Jessie’s face twitched. Erlang Shen was controlling a man and making that man address him as Father Erlang, but then, it would be just as confusing if he made Henry call him ‘I or me’. Jessie felt like he’d have an aneurysm if he thought too much about it, then he remembered something. His heart, which had already been racing was now threatening to burst out of his chest. If Erlang had already read his mind, maybe he already knew that Jessie planned to get revenge for molestation by bull. Jessie was serious about it.

Henry pointed at one of the girls standing on the stairs. “It wasn’t Father Erlang who did that, it was Kim.”

The girl in question turned to face Jessie and opened her eyes. Jessie’s eyes almost fell out of his head. The girl smiled. It looked odd, foreign, on her pretty face.

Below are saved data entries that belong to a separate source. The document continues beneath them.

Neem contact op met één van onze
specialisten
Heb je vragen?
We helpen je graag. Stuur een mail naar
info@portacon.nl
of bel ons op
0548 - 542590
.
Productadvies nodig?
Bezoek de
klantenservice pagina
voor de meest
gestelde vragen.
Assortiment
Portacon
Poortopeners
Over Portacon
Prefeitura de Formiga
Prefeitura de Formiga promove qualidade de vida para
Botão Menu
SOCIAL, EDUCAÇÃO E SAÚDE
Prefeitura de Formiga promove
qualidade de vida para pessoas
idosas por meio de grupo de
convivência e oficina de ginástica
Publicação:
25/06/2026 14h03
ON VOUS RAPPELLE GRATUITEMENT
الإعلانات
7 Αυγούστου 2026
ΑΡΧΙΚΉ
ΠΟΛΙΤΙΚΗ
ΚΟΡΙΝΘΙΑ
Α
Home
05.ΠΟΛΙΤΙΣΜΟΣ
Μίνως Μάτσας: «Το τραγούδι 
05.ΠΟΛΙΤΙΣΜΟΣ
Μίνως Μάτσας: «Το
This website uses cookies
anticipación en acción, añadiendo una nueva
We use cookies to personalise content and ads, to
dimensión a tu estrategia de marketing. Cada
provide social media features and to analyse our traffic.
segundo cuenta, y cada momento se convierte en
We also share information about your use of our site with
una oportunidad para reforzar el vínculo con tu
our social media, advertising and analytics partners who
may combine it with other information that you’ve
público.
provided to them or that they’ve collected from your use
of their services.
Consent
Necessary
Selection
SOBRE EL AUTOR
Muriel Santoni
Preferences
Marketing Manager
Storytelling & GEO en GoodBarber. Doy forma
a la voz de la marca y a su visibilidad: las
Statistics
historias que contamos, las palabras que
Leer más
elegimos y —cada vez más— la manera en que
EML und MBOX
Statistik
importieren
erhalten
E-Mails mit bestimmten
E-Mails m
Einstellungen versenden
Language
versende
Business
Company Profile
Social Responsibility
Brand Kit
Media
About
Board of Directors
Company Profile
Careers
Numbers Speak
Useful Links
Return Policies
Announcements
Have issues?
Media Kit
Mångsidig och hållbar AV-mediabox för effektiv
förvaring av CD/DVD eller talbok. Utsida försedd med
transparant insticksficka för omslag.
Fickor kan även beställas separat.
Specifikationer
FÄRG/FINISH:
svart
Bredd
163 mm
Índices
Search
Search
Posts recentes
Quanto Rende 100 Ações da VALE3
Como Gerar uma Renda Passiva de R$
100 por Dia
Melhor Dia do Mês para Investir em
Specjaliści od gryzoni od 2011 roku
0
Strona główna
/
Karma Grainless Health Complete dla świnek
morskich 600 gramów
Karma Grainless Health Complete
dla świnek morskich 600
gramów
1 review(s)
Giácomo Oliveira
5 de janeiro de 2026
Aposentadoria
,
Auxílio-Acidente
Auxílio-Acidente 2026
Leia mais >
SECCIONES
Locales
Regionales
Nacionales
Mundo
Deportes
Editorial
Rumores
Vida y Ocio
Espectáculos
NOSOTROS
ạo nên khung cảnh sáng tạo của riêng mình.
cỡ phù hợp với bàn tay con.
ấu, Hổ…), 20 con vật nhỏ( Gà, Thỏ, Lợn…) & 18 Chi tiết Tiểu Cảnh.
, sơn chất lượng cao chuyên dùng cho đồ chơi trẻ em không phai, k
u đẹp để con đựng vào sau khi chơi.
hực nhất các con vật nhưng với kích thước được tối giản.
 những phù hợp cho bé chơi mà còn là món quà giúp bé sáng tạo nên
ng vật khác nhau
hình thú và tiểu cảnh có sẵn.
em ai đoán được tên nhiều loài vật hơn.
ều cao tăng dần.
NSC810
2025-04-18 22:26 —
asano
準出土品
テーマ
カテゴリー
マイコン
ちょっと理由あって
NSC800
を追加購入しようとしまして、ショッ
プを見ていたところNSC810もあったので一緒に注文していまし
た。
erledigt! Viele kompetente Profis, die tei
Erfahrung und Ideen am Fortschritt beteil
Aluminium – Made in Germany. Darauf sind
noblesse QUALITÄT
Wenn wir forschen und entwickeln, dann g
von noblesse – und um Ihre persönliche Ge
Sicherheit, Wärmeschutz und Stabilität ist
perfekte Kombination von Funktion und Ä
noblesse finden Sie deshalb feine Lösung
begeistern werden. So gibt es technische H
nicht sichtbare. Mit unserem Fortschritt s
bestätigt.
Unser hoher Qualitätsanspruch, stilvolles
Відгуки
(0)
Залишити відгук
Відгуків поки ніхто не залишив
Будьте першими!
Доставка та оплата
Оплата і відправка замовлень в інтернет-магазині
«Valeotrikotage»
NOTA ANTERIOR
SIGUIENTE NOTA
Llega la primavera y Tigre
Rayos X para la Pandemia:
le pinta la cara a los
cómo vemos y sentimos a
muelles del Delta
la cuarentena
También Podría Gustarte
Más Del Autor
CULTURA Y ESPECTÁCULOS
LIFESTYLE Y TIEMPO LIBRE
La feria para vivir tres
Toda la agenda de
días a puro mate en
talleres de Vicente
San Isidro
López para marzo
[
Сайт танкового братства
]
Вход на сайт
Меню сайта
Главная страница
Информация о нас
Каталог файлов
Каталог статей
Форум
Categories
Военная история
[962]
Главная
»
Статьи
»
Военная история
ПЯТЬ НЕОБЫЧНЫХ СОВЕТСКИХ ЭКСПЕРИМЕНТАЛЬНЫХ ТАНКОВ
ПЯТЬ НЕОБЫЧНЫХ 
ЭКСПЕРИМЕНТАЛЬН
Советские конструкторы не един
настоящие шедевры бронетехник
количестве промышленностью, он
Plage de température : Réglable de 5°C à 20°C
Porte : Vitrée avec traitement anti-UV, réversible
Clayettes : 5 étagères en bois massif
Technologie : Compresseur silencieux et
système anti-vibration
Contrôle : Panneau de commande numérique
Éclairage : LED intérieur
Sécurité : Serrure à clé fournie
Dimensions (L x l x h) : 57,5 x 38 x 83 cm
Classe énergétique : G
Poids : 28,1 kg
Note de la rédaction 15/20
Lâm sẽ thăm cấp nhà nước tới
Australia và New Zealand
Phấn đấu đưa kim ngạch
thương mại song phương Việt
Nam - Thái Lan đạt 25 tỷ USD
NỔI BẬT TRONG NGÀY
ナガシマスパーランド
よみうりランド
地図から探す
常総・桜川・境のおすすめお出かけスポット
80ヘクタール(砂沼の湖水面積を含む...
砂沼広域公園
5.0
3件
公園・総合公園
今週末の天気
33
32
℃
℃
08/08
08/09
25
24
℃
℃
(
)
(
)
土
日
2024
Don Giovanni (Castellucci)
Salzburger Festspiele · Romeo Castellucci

Jessie smiled back at her.

“How do you climb the stairs if you keep your eyes closed?” Jessie asked, looking at Erlang Shen.

Henry sighed. “In the old days, back at our home, before the massacre, we developed our minds to a level where our spatial understanding was supreme. We could move in complete darkness effortlessly. Those of us who survived still have that ability. The young ones, unfortunately, are distracted by the light. They’re allowed to open their eyes when they want to.”

The more powerful the teacher, the better for the student, that was how it went with psychic abilities, especially telepathy. Jessie didn’t like that there were two people here who would go comatose when Erlang Shen died. The animals too, all the itches they never got to scratch because they were under constant control, absolute torture. But, like every boy his age, Jessie wanted to join The Hunters Alliance, and if he trained with this lot he’d be the most powerful telepath in the world by twenty-five, present company excluded.

“We don’t need any more workers, as you can see,” Henry said. “Father Erlang is offering to train you himself, in return for a small favour, two years from now. You’d be an honorary member of the Durga Ranch, able to come and go whenever you please.”

“Yes,” Jessie replied immediately.

Erlang Shen himself smiled, Jessie winced. It was hideous.

“Now, let’s talk about your parents.”